Chronic inflammation, innate immune activation, T-cell imbalance and endothelial activation have been linked with lung diseases. We sought to determine whether markers of these pathophysiologic pathways were associated with spirometry and chest CT abnormalities among adolescents living with HIV (ALWH).
We performed a cross-sectional study of ALWH (10–19 years old). Participants underwent chest CT, spirometry and venipuncture for serum biomarkers. We also collected demographic, anthropometric, T-cell subset, antiretroviral therapy, and exposure data. We compared characteristics and biomarkers by airflow obstruction (post-bronchodilator FEV 1/FVC z-score [zFEV 1/FVC] < −1.64). We used multivariable linear regression to determine associations of log 10-transformed biomarkers and chest CT abnormalities with lower post-bronchodilator zFEV 1/FVC (airflow limitation).
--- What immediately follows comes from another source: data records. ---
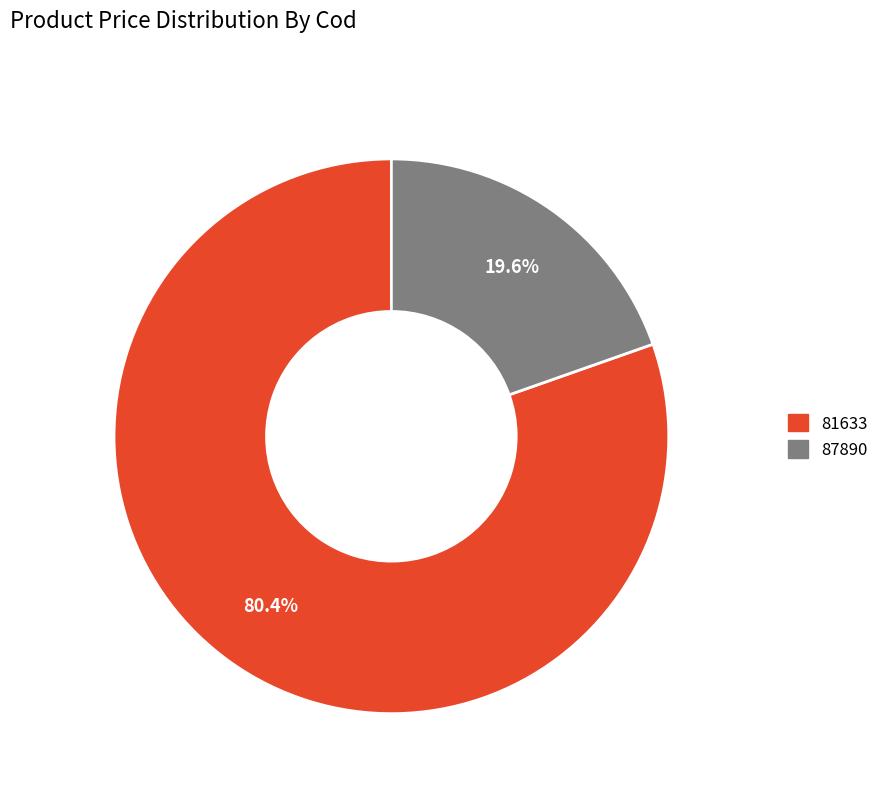

What is the largest slice in the pie chart?

81633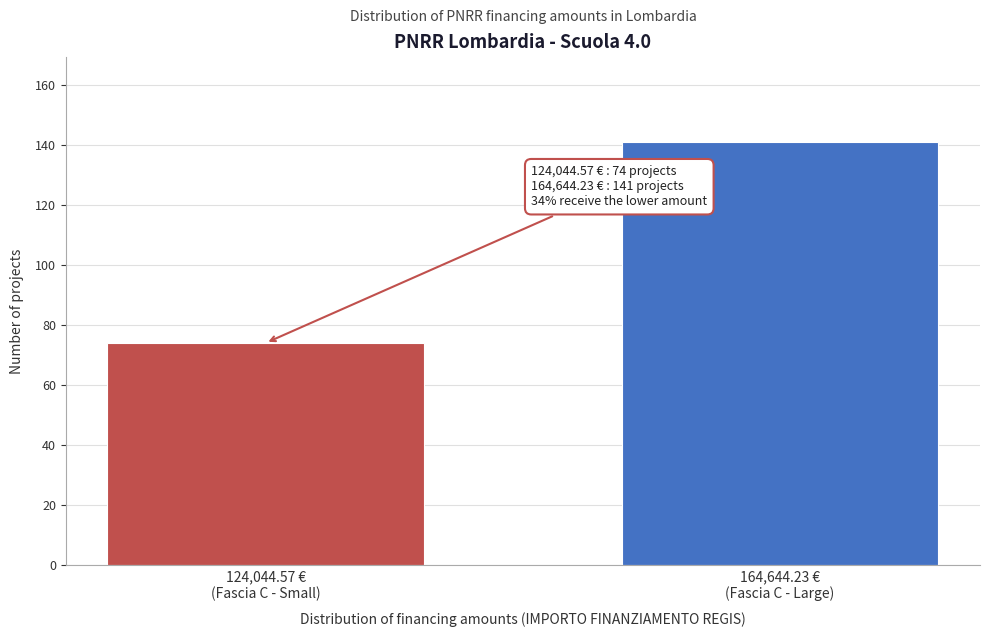

Reading right to left, list all the values displayed in this chart.

141	74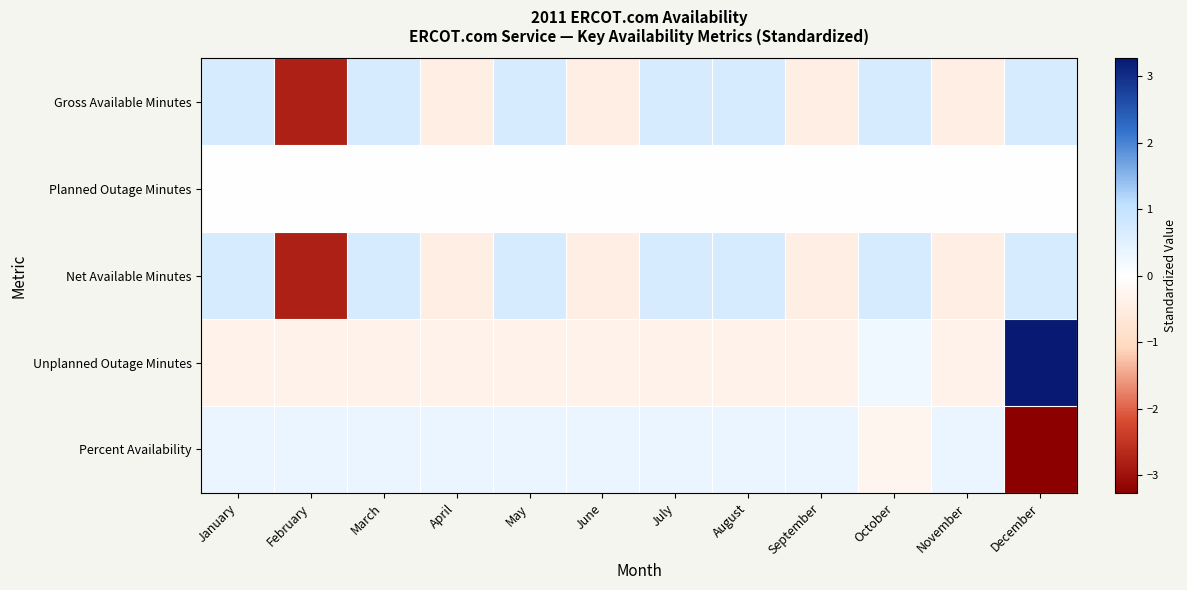

At which category is the sum across all series the highest?

December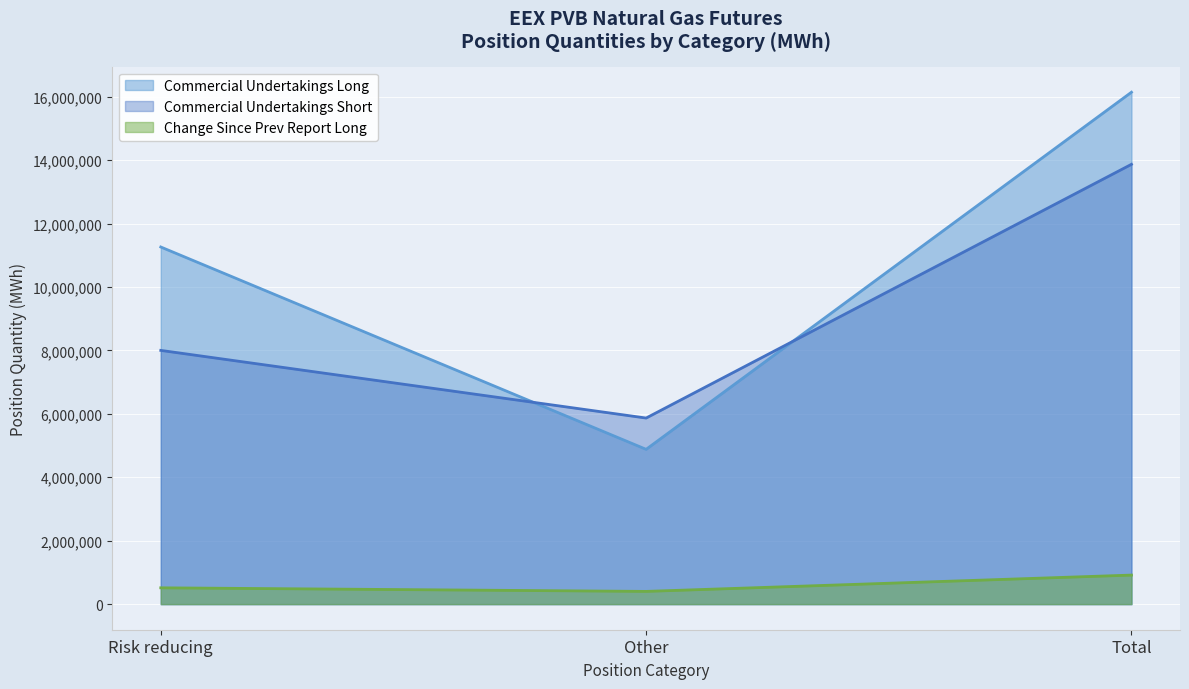

Reading left to right, list all the values displayed in this chart.

Commercial Undertakings Long: 11262588	4881510	16144098
Commercial Undertakings Short: 8001858	5868188	13870046
Change Long: 514410	401500	915910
We performed exploratory principal components analysis on biomarkers, and determined associations of factors with post-bronchodilator zFEV 1/FVC and chest CT abnormalities.
Of 47 participants with acceptable quality spirometry, 21 (45%) were female, median age was 13 years and 96% had perinatally-acquired HIV. Median CD4 was 672 cells/μL. Overall, 28% had airflow obstruction and 78% had a chest CT abnormality; airflow obstruction was associated with mosaic attenuation ( p=0.001). Higher endothelial activation (sVCAM-1, sICAM-1), inflammation and innate immune activation (SAA, sTREM-1, sCD163), and T-cell imbalance (lower CD4/CD8) markers were associated with airflow limitation. Factors comprising endothelial and innate immune activation were associated with airflow limitation.